What you should do ::
The lines you return must be all those in the data that hold the string "middle".

(Limb landmark coordinates)

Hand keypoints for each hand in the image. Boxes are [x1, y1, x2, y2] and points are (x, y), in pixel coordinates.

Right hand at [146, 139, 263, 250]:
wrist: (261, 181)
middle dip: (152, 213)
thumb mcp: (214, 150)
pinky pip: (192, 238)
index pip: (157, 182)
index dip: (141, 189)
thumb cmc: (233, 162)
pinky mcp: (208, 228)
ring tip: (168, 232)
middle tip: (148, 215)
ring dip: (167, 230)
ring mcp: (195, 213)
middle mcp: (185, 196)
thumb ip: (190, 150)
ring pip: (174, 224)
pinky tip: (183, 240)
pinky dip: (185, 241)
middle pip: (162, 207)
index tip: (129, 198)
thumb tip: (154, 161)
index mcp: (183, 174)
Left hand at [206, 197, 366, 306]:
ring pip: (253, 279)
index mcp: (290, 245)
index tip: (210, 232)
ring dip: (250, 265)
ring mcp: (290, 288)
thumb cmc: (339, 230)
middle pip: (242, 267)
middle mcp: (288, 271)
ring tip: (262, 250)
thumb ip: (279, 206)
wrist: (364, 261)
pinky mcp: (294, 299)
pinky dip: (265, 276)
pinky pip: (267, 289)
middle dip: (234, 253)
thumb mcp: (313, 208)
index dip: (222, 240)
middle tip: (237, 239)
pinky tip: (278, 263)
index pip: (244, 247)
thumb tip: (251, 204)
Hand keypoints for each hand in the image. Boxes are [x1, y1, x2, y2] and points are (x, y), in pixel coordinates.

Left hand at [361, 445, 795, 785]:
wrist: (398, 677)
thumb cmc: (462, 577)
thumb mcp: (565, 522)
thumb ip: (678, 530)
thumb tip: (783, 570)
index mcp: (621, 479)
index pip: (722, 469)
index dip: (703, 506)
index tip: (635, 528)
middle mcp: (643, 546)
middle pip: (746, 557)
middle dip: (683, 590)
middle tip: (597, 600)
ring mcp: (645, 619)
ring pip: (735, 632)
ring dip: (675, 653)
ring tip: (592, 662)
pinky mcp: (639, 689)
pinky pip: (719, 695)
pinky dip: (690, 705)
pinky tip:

Answer below ::
middle dip: (152, 213)
middle tip: (148, 215)
middle mcp: (185, 196)
middle pip: (162, 207)
middle pip: (242, 267)
middle mcp: (288, 271)
middle dip: (234, 253)
middle tip: (237, 239)
middle mcp: (643, 546)
middle pip: (746, 557)
middle dip: (683, 590)
middle tip: (597, 600)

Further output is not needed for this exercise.